Another issue with participants is that often they feel their ideas don’t hold much power. One technique to more effective brainstorming is to have the decision-makers in the room participating in the process. Then there is greater likelihood that worthwhile ideas will be seriously considered and put into action.
2. Free-riding: Critics say brainstorming allows some participants to sit back and let others do all the mental and verbal work. In some ways this critique doesn’t allow for differing personality types. Not every participant is an extrovert. Many introverts prefer to sit back and mull over possible solutions, taking in others ideas before articulating their own. One solution here is to improve the facilitator. Perhaps the facilitators need to learn how to spark creativity in the team on a reliable basis.

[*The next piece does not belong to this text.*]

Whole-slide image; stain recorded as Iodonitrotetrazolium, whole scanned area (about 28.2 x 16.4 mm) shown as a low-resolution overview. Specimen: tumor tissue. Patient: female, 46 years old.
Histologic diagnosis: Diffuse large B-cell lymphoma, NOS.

3. Stifled Creativity: Critics often cite a 1958 Yale study that showed that independent students came up with twice the number of solutions to a problem than a brainstorming group did. Is this type of “groupthink” a potential problem? Despite Osborn’s rules, people may fear being mentally mocked and then later openly derided in gossip circles for their contributions to the brainstorming session. Furthermore, the process of brainstorming may limit ideas to follow a certain line of thinking, and in the end narrow the range of possibilities.

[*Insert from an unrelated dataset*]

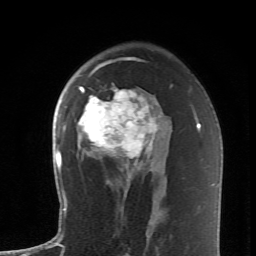
Breast MRI (dynamic contrast-enhanced), one axial slice; cropped to one breast; dynamic contrast-enhanced series, time point 2 of 6 at this slice position (early post-contrast); 1.5 T; TE 4.2 ms, TR 8.6 ms; 2.6 mm slice thickness; 256 × 256 image matrix, field of view 145 × 145 mm. Female patient.
Outlined on this slice (semi-automatically segmented with operator editing):
- enhancing-tissue mask used for the functional tumour volume (all voxels passing the contrast-enhancement thresholds inside the analysis volume; usually the tumour): box from (x=78, y=59) to (x=160, y=172) px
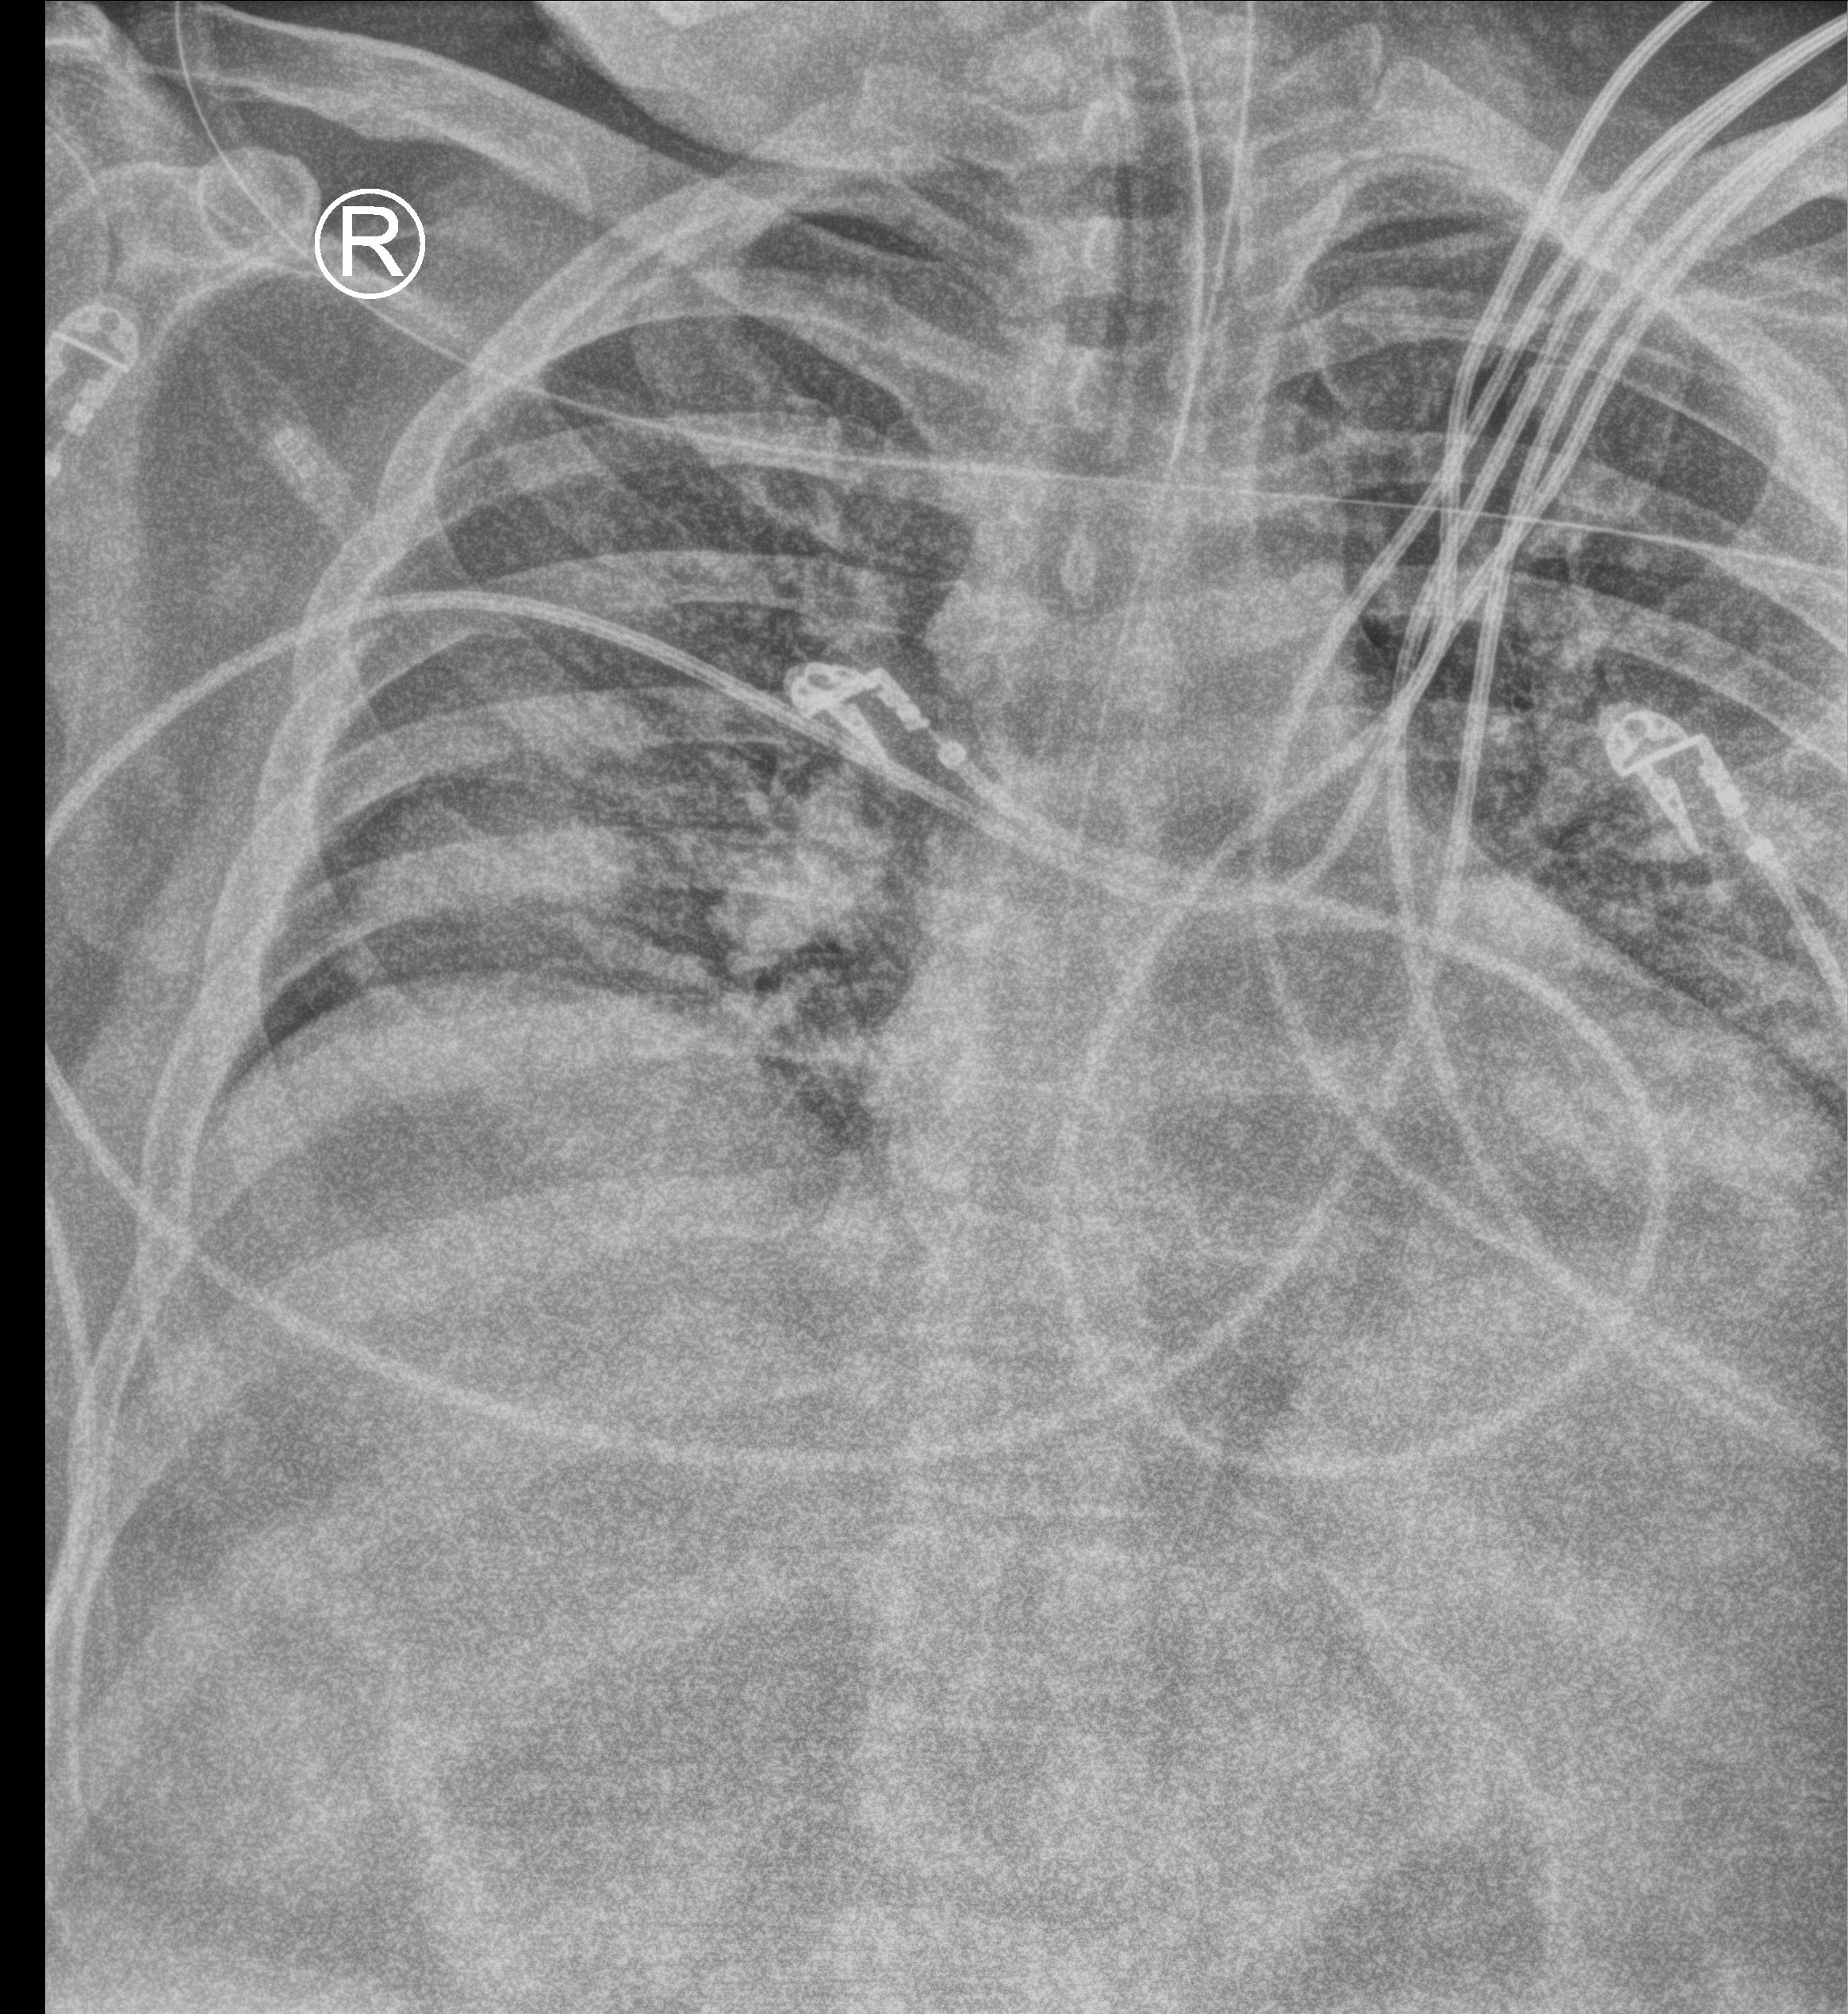
Portable chest radiograph; anteroposterior (AP) projection. Patient hospitalised with COVID-19; male, aged 18–59 years.
Admission-level facts for this patient (not findings on this image; timing relative to this image not recorded): diabetes (admission record): no.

Why does it have to be one way or the other? Isn’t it possible for individuals to problem solve on their own and then meet together to discuss ideas in a group brainstorm session? This solution is the best of both worlds.
4. Debate: A 2003 study by Charlan Nemeth at the University of Berkeley demonstrated that when groups were told to debate brainstormed ideas, they generated 20% more ideas. By challenging the ideas, they were able to improve and build upon them. Perhaps the “rules” of brainstorming just need to be adjusted.
Although brainstorming may have gotten a bad rap, it is a worthwhile tool in your creativity tool box. Could it be true that bad brainstorming doesn’t work? Although some people may say all marriage is bad because 50% of marriages end in divorce, what about the other 50%? Similarly, not all brainstorming is useless. It is worth the effort to amp up our brainstorming as well as develop other strategies for generating ideas.
My philosophy is to never stop innovating the way we innovate. This includes innovating the tools we use such as brainstorming.